In your copy, reproduce the entries exactly as they are, minus the images.

_ _ _ _

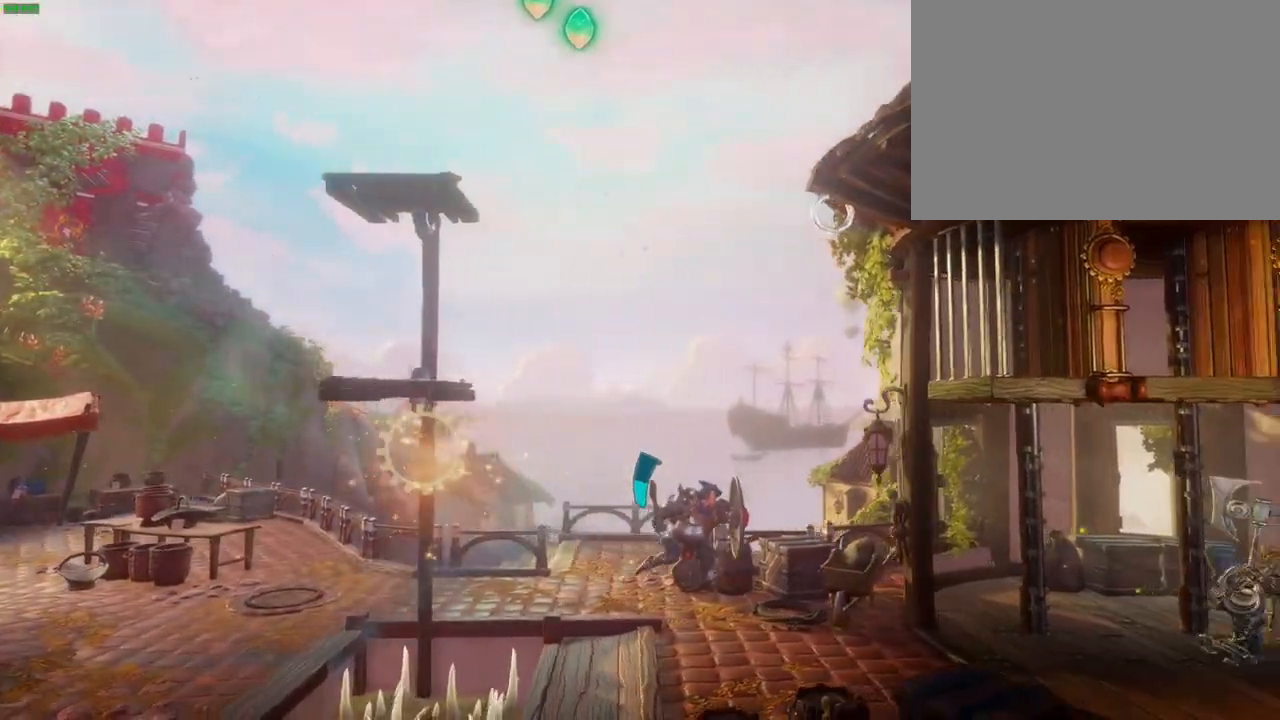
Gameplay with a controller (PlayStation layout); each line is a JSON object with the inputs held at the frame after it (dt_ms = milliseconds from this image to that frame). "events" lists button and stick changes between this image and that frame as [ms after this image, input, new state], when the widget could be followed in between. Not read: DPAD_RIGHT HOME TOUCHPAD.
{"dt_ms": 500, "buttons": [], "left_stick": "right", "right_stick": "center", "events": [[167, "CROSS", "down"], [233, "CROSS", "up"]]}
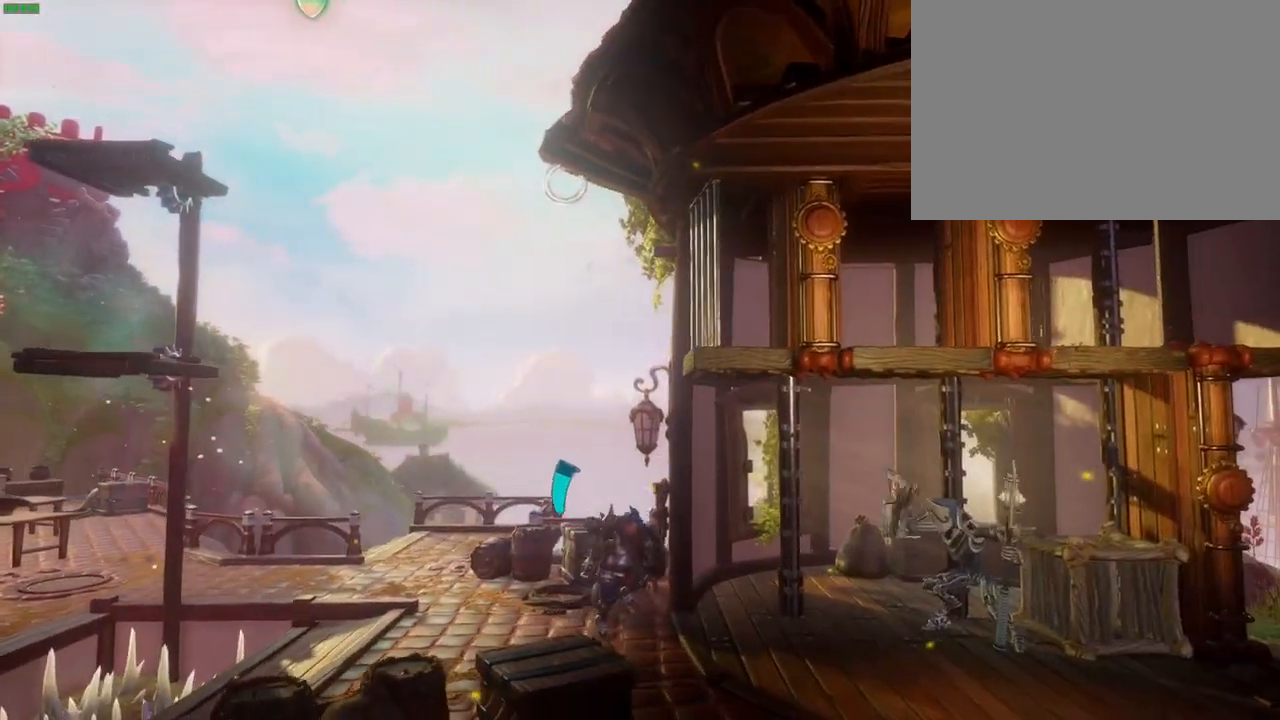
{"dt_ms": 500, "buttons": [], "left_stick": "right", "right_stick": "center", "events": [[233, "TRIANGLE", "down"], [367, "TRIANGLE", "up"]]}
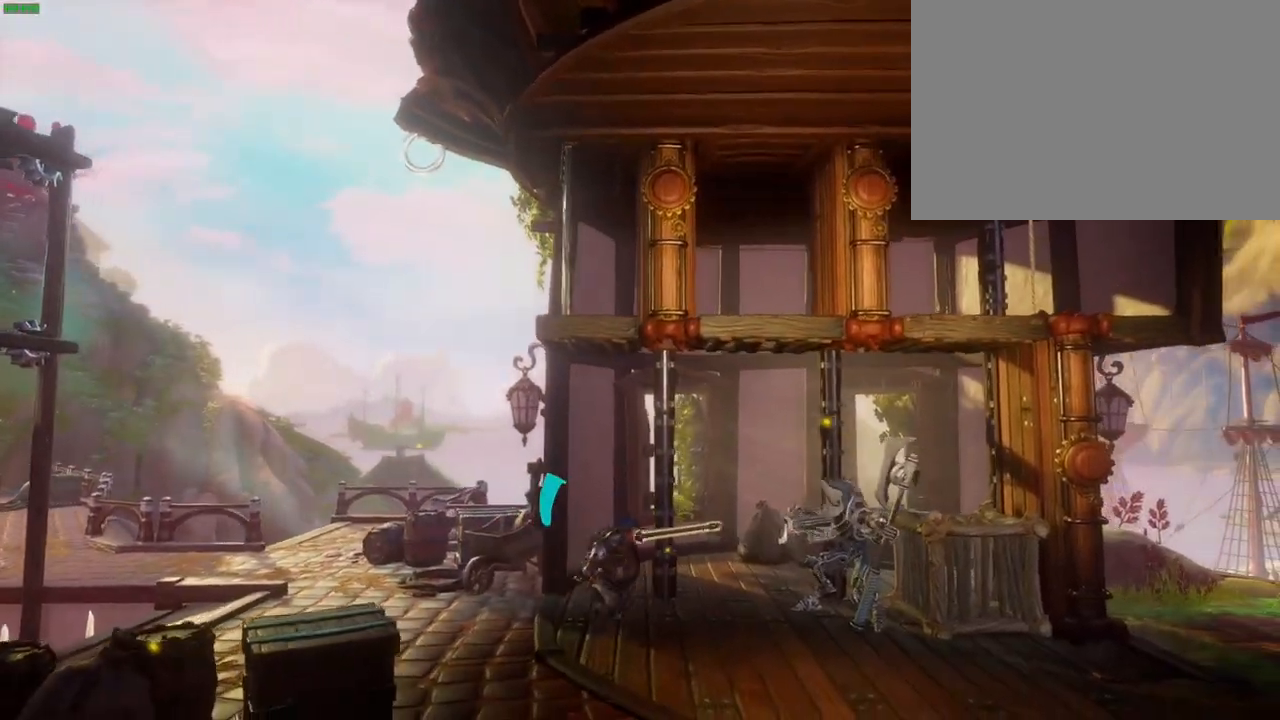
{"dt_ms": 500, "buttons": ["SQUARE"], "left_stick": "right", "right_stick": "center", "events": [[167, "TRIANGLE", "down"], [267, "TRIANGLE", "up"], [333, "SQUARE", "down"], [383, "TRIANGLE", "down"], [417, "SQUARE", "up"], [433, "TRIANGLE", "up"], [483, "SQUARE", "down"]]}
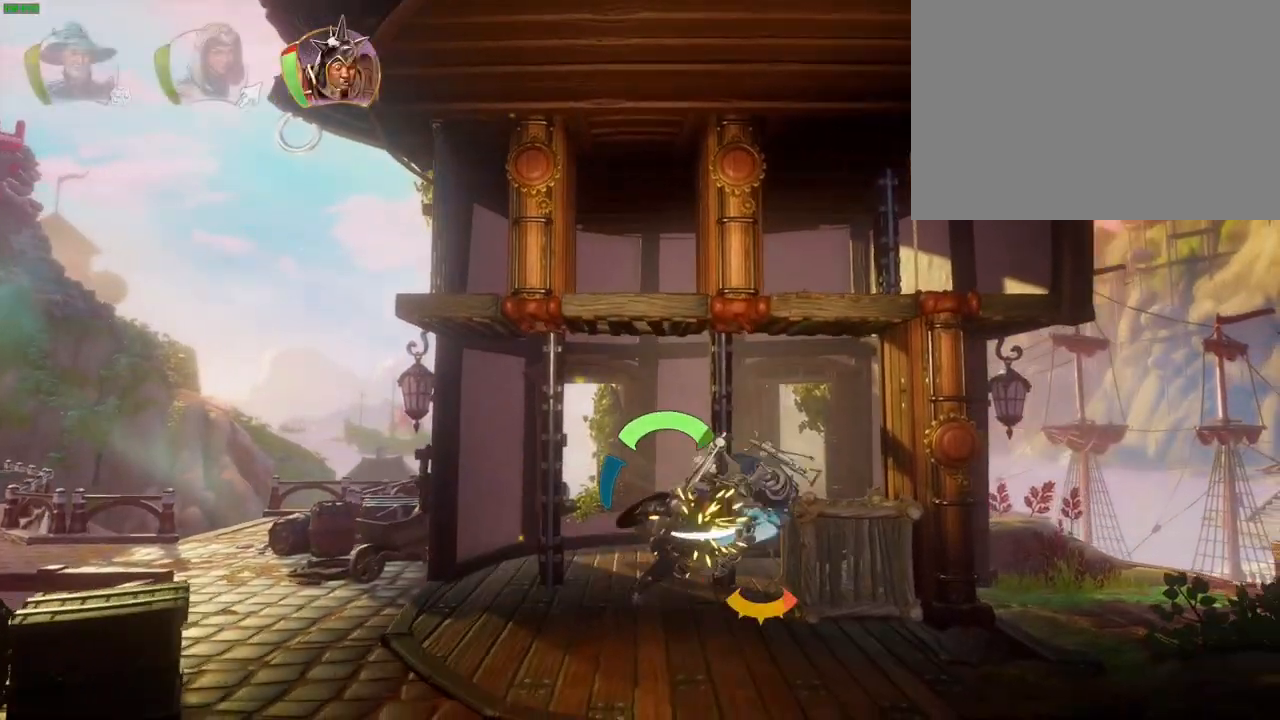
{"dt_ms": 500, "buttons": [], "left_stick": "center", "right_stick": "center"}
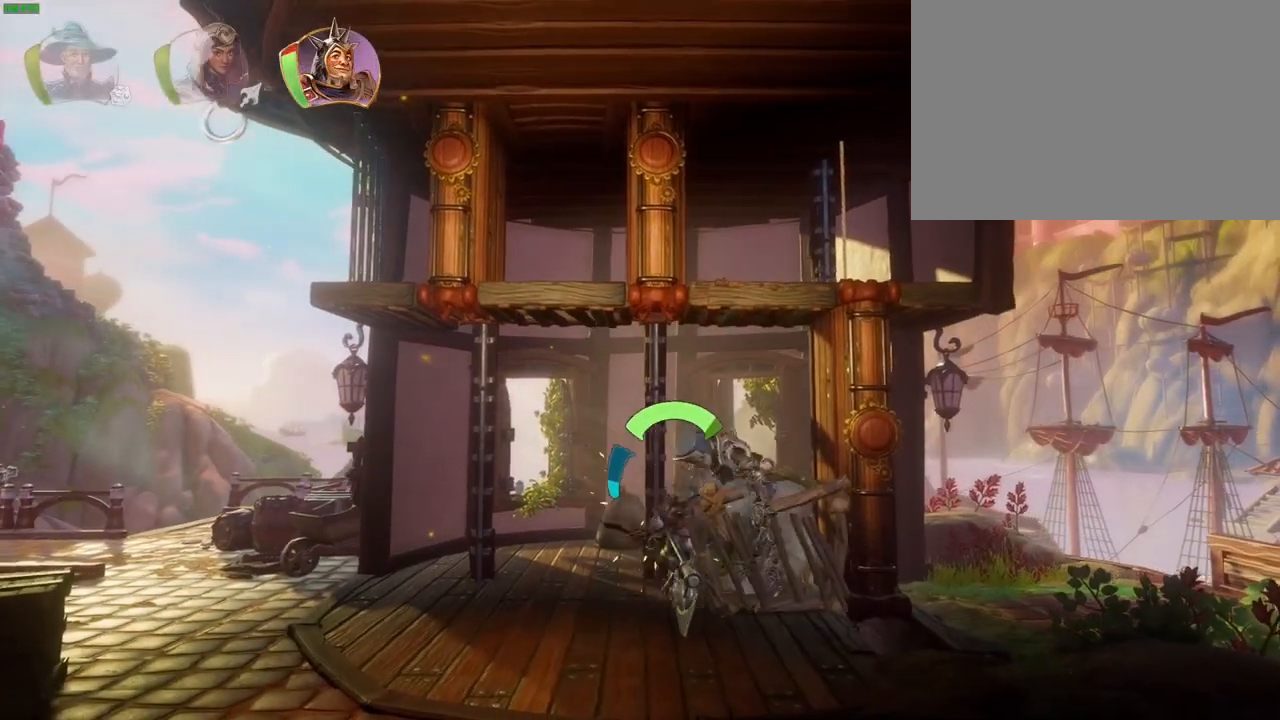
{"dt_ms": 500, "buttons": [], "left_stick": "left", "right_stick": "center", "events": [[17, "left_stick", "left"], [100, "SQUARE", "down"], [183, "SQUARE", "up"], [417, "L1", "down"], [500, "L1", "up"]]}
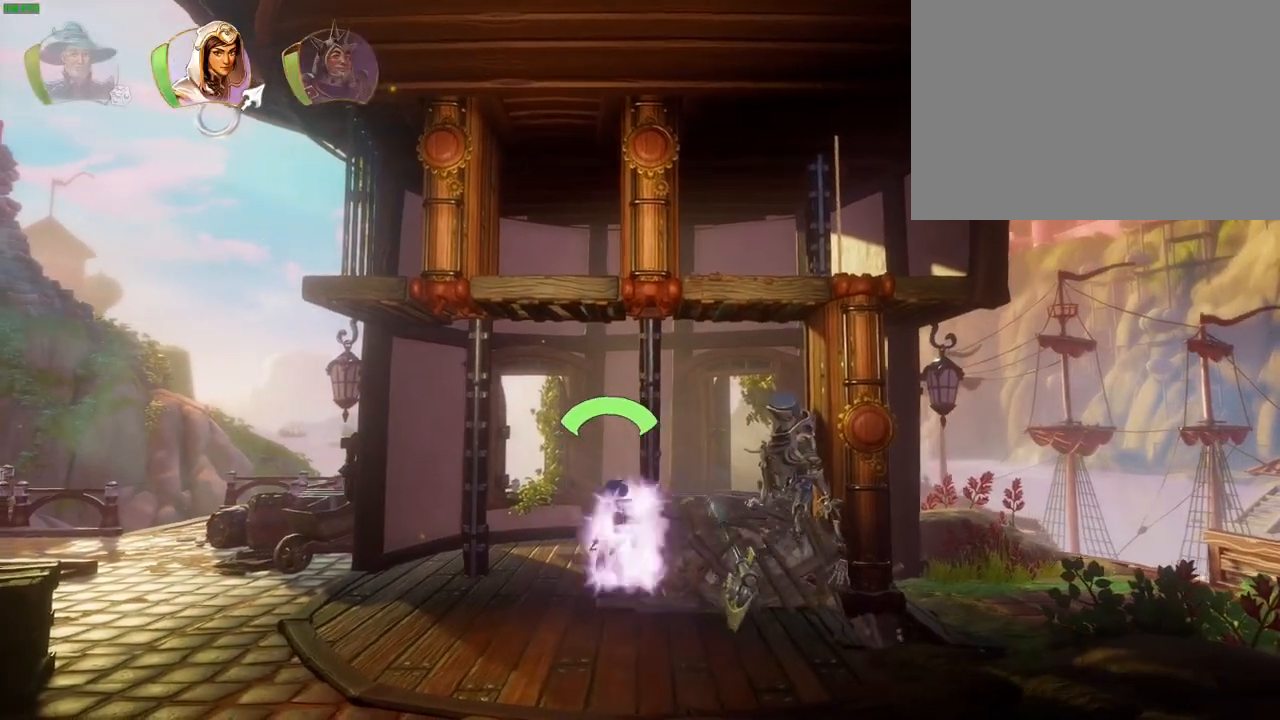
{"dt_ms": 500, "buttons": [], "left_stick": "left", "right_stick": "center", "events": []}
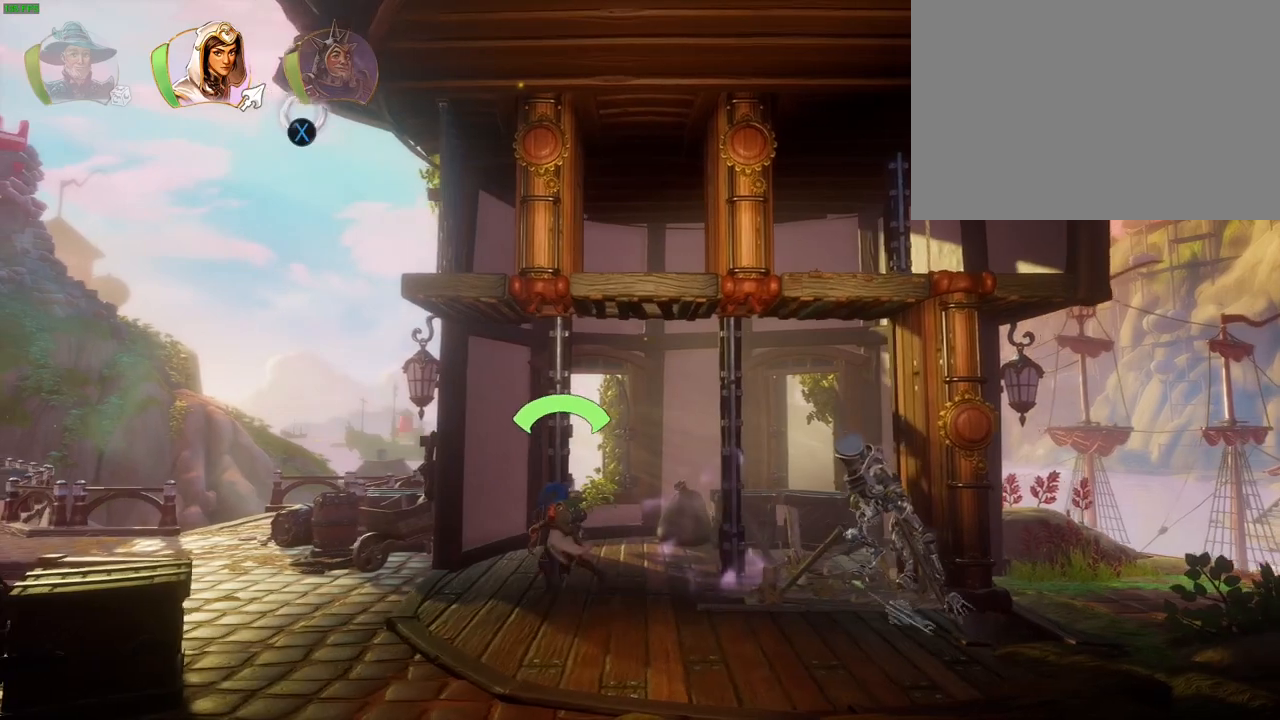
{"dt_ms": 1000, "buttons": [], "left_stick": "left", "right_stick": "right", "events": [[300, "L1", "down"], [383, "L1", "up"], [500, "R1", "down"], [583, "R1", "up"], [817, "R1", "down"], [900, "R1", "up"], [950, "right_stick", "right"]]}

_ _ _ _

**Response below:**
Gameplay with a controller (PlayStation layout); each line is a JSON object with the inputs held at the frame after it (dt_ms = milliseconds from this image to that frame). "events" lists button and stick changes between this image and that frame as [ms after this image, input, new state], when the widget could be followed in between. Not read: DPAD_RIGHT HOME TOUCHPAD.
{"dt_ms": 500, "buttons": [], "left_stick": "right", "right_stick": "center", "events": [[167, "CROSS", "down"], [233, "CROSS", "up"]]}
{"dt_ms": 500, "buttons": [], "left_stick": "right", "right_stick": "center", "events": [[233, "TRIANGLE", "down"], [367, "TRIANGLE", "up"]]}
{"dt_ms": 500, "buttons": ["SQUARE"], "left_stick": "right", "right_stick": "center", "events": [[167, "TRIANGLE", "down"], [267, "TRIANGLE", "up"], [333, "SQUARE", "down"], [383, "TRIANGLE", "down"], [417, "SQUARE", "up"], [433, "TRIANGLE", "up"], [483, "SQUARE", "down"]]}
{"dt_ms": 500, "buttons": [], "left_stick": "center", "right_stick": "center"}
{"dt_ms": 500, "buttons": [], "left_stick": "left", "right_stick": "center", "events": [[17, "left_stick", "left"], [100, "SQUARE", "down"], [183, "SQUARE", "up"], [417, "L1", "down"], [500, "L1", "up"]]}
{"dt_ms": 500, "buttons": [], "left_stick": "left", "right_stick": "center", "events": []}
{"dt_ms": 1000, "buttons": [], "left_stick": "left", "right_stick": "right", "events": [[300, "L1", "down"], [383, "L1", "up"], [500, "R1", "down"], [583, "R1", "up"], [817, "R1", "down"], [900, "R1", "up"], [950, "right_stick", "right"]]}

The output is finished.